HOW TO COMPLETE THIS TASK>
Copy out the records below exactly as they appear.

SOURCE MATERIAL>
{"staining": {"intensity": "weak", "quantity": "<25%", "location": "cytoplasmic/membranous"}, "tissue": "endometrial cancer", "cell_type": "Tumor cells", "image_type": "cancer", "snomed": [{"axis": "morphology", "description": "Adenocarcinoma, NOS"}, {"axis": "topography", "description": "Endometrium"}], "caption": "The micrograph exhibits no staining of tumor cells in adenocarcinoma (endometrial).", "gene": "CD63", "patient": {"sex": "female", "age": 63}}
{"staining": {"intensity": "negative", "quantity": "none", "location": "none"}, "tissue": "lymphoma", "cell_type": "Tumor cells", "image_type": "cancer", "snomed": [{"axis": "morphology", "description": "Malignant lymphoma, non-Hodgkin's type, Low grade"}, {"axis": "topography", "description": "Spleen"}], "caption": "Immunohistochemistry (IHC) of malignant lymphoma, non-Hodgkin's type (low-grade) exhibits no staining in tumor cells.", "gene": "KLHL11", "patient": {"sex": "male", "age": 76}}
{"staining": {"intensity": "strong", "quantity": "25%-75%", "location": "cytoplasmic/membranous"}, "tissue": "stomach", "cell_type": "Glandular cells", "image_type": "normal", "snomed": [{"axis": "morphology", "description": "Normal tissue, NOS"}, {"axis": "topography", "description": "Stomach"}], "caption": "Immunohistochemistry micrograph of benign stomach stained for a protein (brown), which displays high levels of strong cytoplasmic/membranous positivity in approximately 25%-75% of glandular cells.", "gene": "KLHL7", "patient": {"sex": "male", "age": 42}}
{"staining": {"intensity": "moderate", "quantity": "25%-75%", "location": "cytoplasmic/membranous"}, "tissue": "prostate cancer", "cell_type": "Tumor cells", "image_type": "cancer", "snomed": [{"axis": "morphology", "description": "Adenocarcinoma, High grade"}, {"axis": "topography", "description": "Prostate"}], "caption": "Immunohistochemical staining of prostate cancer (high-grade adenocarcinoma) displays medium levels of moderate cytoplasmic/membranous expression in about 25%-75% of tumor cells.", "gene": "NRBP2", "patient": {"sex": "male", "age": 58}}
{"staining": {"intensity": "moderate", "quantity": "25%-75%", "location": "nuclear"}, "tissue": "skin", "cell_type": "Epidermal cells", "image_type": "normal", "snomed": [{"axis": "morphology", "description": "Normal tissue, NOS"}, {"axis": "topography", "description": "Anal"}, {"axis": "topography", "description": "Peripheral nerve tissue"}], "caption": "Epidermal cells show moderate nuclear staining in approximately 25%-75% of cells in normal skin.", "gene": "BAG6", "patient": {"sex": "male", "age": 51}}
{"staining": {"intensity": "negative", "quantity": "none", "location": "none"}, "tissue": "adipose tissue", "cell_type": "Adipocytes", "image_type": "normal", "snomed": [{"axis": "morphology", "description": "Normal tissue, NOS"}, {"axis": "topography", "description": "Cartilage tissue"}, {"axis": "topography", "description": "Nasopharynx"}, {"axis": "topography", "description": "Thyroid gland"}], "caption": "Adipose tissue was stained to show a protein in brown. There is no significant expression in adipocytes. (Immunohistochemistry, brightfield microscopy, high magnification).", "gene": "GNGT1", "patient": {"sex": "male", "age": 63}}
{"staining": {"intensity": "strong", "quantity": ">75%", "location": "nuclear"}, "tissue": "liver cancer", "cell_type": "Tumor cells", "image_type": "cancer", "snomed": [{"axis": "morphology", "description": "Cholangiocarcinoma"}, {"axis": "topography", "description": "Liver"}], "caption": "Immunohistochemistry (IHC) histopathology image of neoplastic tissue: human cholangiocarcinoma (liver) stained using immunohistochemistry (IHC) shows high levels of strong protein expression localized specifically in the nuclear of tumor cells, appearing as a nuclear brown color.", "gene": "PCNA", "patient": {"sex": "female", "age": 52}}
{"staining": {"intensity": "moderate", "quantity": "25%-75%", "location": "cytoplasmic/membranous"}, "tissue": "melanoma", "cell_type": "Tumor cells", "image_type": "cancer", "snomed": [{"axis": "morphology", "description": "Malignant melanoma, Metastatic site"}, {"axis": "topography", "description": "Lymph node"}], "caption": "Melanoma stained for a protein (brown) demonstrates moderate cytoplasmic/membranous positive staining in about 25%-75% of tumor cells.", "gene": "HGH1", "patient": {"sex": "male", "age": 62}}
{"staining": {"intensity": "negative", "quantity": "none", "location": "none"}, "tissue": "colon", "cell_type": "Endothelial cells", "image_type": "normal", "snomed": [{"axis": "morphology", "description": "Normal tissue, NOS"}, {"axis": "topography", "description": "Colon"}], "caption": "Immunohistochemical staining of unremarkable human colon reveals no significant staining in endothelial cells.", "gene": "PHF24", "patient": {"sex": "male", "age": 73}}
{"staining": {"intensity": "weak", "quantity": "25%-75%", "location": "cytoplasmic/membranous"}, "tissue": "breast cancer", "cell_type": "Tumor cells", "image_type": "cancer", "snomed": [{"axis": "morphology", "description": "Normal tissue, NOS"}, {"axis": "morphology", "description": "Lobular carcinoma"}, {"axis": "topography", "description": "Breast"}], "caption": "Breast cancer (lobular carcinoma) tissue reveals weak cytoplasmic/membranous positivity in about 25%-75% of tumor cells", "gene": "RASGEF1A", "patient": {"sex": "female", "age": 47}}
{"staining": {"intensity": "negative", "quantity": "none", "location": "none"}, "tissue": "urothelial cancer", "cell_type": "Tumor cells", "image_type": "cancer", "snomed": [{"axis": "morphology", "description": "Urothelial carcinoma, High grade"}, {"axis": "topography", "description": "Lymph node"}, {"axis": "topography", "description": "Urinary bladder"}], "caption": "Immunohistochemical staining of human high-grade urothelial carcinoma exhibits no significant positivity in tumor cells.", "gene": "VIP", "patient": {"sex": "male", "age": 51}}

EXERCISE SOLUTION>
{"staining": {"intensity": "weak", "quantity": "<25%", "location": "cytoplasmic/membranous"}, "tissue": "endometrial cancer", "cell_type": "Tumor cells", "image_type": "cancer", "snomed": [{"axis": "morphology", "description": "Adenocarcinoma, NOS"}, {"axis": "topography", "description": "Endometrium"}], "caption": "The micrograph exhibits no staining of tumor cells in adenocarcinoma (endometrial).", "gene": "CD63", "patient": {"sex": "female", "age": 63}}
{"staining": {"intensity": "negative", "quantity": "none", "location": "none"}, "tissue": "lymphoma", "cell_type": "Tumor cells", "image_type": "cancer", "snomed": [{"axis": "morphology", "description": "Malignant lymphoma, non-Hodgkin's type, Low grade"}, {"axis": "topography", "description": "Spleen"}], "caption": "Immunohistochemistry (IHC) of malignant lymphoma, non-Hodgkin's type (low-grade) exhibits no staining in tumor cells.", "gene": "KLHL11", "patient": {"sex": "male", "age": 76}}
{"staining": {"intensity": "strong", "quantity": "25%-75%", "location": "cytoplasmic/membranous"}, "tissue": "stomach", "cell_type": "Glandular cells", "image_type": "normal", "snomed": [{"axis": "morphology", "description": "Normal tissue, NOS"}, {"axis": "topography", "description": "Stomach"}], "caption": "Immunohistochemistry micrograph of benign stomach stained for a protein (brown), which displays high levels of strong cytoplasmic/membranous positivity in approximately 25%-75% of glandular cells.", "gene": "KLHL7", "patient": {"sex": "male", "age": 42}}
{"staining": {"intensity": "moderate", "quantity": "25%-75%", "location": "cytoplasmic/membranous"}, "tissue": "prostate cancer", "cell_type": "Tumor cells", "image_type": "cancer", "snomed": [{"axis": "morphology", "description": "Adenocarcinoma, High grade"}, {"axis": "topography", "description": "Prostate"}], "caption": "Immunohistochemical staining of prostate cancer (high-grade adenocarcinoma) displays medium levels of moderate cytoplasmic/membranous expression in about 25%-75% of tumor cells.", "gene": "NRBP2", "patient": {"sex": "male", "age": 58}}
{"staining": {"intensity": "moderate", "quantity": "25%-75%", "location": "nuclear"}, "tissue": "skin", "cell_type": "Epidermal cells", "image_type": "normal", "snomed": [{"axis": "morphology", "description": "Normal tissue, NOS"}, {"axis": "topography", "description": "Anal"}, {"axis": "topography", "description": "Peripheral nerve tissue"}], "caption": "Epidermal cells show moderate nuclear staining in approximately 25%-75% of cells in normal skin.", "gene": "BAG6", "patient": {"sex": "male", "age": 51}}
{"staining": {"intensity": "negative", "quantity": "none", "location": "none"}, "tissue": "adipose tissue", "cell_type": "Adipocytes", "image_type": "normal", "snomed": [{"axis": "morphology", "description": "Normal tissue, NOS"}, {"axis": "topography", "description": "Cartilage tissue"}, {"axis": "topography", "description": "Nasopharynx"}, {"axis": "topography", "description": "Thyroid gland"}], "caption": "Adipose tissue was stained to show a protein in brown. There is no significant expression in adipocytes. (Immunohistochemistry, brightfield microscopy, high magnification).", "gene": "GNGT1", "patient": {"sex": "male", "age": 63}}
{"staining": {"intensity": "strong", "quantity": ">75%", "location": "nuclear"}, "tissue": "liver cancer", "cell_type": "Tumor cells", "image_type": "cancer", "snomed": [{"axis": "morphology", "description": "Cholangiocarcinoma"}, {"axis": "topography", "description": "Liver"}], "caption": "Immunohistochemistry (IHC) histopathology image of neoplastic tissue: human cholangiocarcinoma (liver) stained using immunohistochemistry (IHC) shows high levels of strong protein expression localized specifically in the nuclear of tumor cells, appearing as a nuclear brown color.", "gene": "PCNA", "patient": {"sex": "female", "age": 52}}
{"staining": {"intensity": "moderate", "quantity": "25%-75%", "location": "cytoplasmic/membranous"}, "tissue": "melanoma", "cell_type": "Tumor cells", "image_type": "cancer", "snomed": [{"axis": "morphology", "description": "Malignant melanoma, Metastatic site"}, {"axis": "topography", "description": "Lymph node"}], "caption": "Melanoma stained for a protein (brown) demonstrates moderate cytoplasmic/membranous positive staining in about 25%-75% of tumor cells.", "gene": "HGH1", "patient": {"sex": "male", "age": 62}}
{"staining": {"intensity": "negative", "quantity": "none", "location": "none"}, "tissue": "colon", "cell_type": "Endothelial cells", "image_type": "normal", "snomed": [{"axis": "morphology", "description": "Normal tissue, NOS"}, {"axis": "topography", "description": "Colon"}], "caption": "Immunohistochemical staining of unremarkable human colon reveals no significant staining in endothelial cells.", "gene": "PHF24", "patient": {"sex": "male", "age": 73}}
{"staining": {"intensity": "weak", "quantity": "25%-75%", "location": "cytoplasmic/membranous"}, "tissue": "breast cancer", "cell_type": "Tumor cells", "image_type": "cancer", "snomed": [{"axis": "morphology", "description": "Normal tissue, NOS"}, {"axis": "morphology", "description": "Lobular carcinoma"}, {"axis": "topography", "description": "Breast"}], "caption": "Breast cancer (lobular carcinoma) tissue reveals weak cytoplasmic/membranous positivity in about 25%-75% of tumor cells", "gene": "RASGEF1A", "patient": {"sex": "female", "age": 47}}
{"staining": {"intensity": "negative", "quantity": "none", "location": "none"}, "tissue": "urothelial cancer", "cell_type": "Tumor cells", "image_type": "cancer", "snomed": [{"axis": "morphology", "description": "Urothelial carcinoma, High grade"}, {"axis": "topography", "description": "Lymph node"}, {"axis": "topography", "description": "Urinary bladder"}], "caption": "Immunohistochemical staining of human high-grade urothelial carcinoma exhibits no significant positivity in tumor cells.", "gene": "VIP", "patient": {"sex": "male", "age": 51}}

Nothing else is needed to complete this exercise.